Moi, Nadine, handicapée, j'ai fait une crise d'épilepsie après avoir été séquestrée par mon supérieur

- - JEAN-PIERRE MULLER / AFP
Nadine, 45 ans, employée handicapée d'un Conforama de Niort (Deux-Sèvres):
"J'ai une maladie du système nerveux central qui me provoque des lésions sur le cerveau, la moelle épinière, les yeux. J'ai été opérée du cerveau en 2011 mais il me reste encore des lésions au cerveau. Suite à ces problèmes de santé et à mon opération, j'ai obtenu un poste aménagé en 2013. Ça se passait très bien jusqu'à l'arrivée de la nouvelle direction en 2015. Mais, un matin, le nouveau directeur m'a dit qu'il avait décidé que je n'avais plus le droit à un poste aménagé. Je lui ai répondu que ce n'était pas comme ça que ça se passait, qu'il fallait une décision d'un inspecteur du travail.
"C'est humiliant, dégradant"
Le directeur m'a répliqué que c'était lui qui décidait et non pas l'inspecteur. Je suis donc allée voir la médecine du travail qui lui a fait un premier rappel, puis un deuxième. Au total, ils ont fait cinq rappels. Ensuite, un inspecteur est venu et lui a demandé de remettre le poste en question. Il ne l'a jamais fait. J'ai seulement un semblant de poste aménagé avec un semblant d'ordinateur, une chaise de bureau non adaptée, un poste de travail qui n'en est pas un.
En fait, à l'heure actuelle, chez Conforma, je ne dois plus justifier de mes bons résultats, comme une employée normale. Moi, tous les six mois, je passe devant le médecin de l'inspection du travail pour justifier mon dossier médical. Précisément, je dois justifier que je suis apte à travailler parce que mon directeur conteste cette aptitude. C'est humiliant. C'est dégradant. Tous les six mois, je revis ma maladie… Je reprends en pleine gueule que je suis malade. C'est affreux.
"J'ai plus de maux de tête, de stress"
En raison de mon handicap, mon poste doit se trouver en retrait de la clientèle, au calme alors que, là, je me retrouve avec les clients, avec du monde autour.
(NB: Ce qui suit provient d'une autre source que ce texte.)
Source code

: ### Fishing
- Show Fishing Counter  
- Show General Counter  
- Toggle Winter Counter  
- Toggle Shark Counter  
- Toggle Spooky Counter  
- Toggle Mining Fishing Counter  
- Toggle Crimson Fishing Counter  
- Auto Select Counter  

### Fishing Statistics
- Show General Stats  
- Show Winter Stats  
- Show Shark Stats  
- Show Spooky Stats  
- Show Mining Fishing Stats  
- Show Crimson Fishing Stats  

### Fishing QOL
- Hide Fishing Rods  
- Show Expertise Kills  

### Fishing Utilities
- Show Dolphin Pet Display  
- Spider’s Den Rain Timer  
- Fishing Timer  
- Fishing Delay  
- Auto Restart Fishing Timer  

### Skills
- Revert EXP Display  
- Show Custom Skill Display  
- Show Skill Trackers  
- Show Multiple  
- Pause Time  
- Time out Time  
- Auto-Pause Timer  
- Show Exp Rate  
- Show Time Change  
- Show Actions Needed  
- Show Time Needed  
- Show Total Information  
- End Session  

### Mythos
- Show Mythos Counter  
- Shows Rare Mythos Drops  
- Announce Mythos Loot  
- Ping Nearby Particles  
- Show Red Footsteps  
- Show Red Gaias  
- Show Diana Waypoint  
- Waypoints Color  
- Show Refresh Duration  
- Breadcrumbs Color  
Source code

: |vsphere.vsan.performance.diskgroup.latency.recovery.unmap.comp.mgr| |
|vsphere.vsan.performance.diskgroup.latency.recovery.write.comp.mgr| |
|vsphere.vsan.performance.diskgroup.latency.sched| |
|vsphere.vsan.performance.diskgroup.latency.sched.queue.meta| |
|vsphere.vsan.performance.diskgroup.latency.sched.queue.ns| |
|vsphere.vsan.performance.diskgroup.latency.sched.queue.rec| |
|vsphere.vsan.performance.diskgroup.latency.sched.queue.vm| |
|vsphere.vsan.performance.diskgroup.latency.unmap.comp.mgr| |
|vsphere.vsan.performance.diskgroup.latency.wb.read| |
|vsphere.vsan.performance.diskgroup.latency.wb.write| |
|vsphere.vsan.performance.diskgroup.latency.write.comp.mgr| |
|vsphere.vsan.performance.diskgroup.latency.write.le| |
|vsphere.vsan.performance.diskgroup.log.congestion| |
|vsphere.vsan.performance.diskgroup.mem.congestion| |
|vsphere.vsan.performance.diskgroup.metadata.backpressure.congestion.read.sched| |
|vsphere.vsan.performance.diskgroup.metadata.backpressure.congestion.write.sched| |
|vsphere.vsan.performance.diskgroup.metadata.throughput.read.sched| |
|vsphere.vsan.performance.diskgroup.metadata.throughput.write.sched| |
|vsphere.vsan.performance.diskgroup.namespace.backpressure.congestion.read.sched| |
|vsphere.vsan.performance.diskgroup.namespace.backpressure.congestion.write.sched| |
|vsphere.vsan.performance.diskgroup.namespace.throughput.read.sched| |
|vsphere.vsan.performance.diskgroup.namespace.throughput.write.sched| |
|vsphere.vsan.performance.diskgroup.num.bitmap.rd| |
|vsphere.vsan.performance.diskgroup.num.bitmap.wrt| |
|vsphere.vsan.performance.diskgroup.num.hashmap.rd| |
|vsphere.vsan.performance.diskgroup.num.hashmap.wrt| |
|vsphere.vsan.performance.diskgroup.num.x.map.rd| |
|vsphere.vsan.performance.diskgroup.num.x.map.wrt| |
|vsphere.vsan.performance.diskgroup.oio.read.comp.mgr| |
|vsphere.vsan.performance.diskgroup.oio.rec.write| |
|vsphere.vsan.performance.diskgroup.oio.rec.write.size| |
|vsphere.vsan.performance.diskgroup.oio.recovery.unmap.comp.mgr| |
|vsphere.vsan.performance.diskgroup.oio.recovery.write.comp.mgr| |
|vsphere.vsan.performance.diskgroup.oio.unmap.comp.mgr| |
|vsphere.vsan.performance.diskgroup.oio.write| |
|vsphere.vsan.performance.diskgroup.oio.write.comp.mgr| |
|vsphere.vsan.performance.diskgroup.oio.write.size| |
Je n'arrive pas à me concentrer. Or, j'ai besoin de plus de concentration qu'une personne 'normale' en raison de ma maladie du système nerveux. Du coup, j'ai plus de maux de tête, de stress.
Il y a 15 jours, mon supérieur m'a fait venir dans un local, qui sert de réserve. Il a fermé les portes à l'aide de bannette de papiers et m'a demandée de lui donner un carnet. Il s'agit d'un carnet personnel dans lequel je note certaines choses pour m'en souvenir. Je recense notamment les dégradations de ma condition de travail. J'ai noté par exemple la fois où il m'a dit que je ferais mieux d'aller chez FO (Nadine est syndiquée à la CGT, NDLR) comme ça j'aurais moins d'emmerdes. J'y ai noté toutes les intimidations de ma direction. Pour que je m'en rappelle vu que j'ai des problèmes de mémoire… Il y a aussi mes mots de passe professionnels.
"J'ai porté plainte"
Comme je ne voulais pas le lui remettre, j'ai sorti mon téléphone portable et lui ai dit qu'il était minable de se servir de ces méthodes pour m'intimider. Il a commencé à prendre peur et m'a libérée au bout de quinze minutes. Quand il est parti, un collègue m'a trouvé très mal. On est allés en salle de pause et j'ai fait une crise d'épilepsie. Les pompiers sont arrivés et m'ont emmené. Suite à ça, je suis en arrêt maladie jusqu'au 28 mars.
J'ai porté plainte le lendemain et la CGT devrait se porter partie civile. J'ai aussi déposé mon dossier devant le Défenseur des droits. Ils m'ont dit que mon entreprise faisait de la discrimination sur mon handicap et de la discrimination syndicale. Désormais, j'attends que Conforama France prenne conscience de ce que je vis. J'aime l'enseigne pour laquelle je travaille et j'ai envie de continuer à y travailler. Il y a deux ans ça se passait très bien. Je pense donc que mes problèmes existent à cause de la direction, plus précisément à mon directeur. J'espère donc que Conforama France ouvrira les yeux sur le management actuel et ne couvrira pas ses agissements. C'est tout ce que je demande".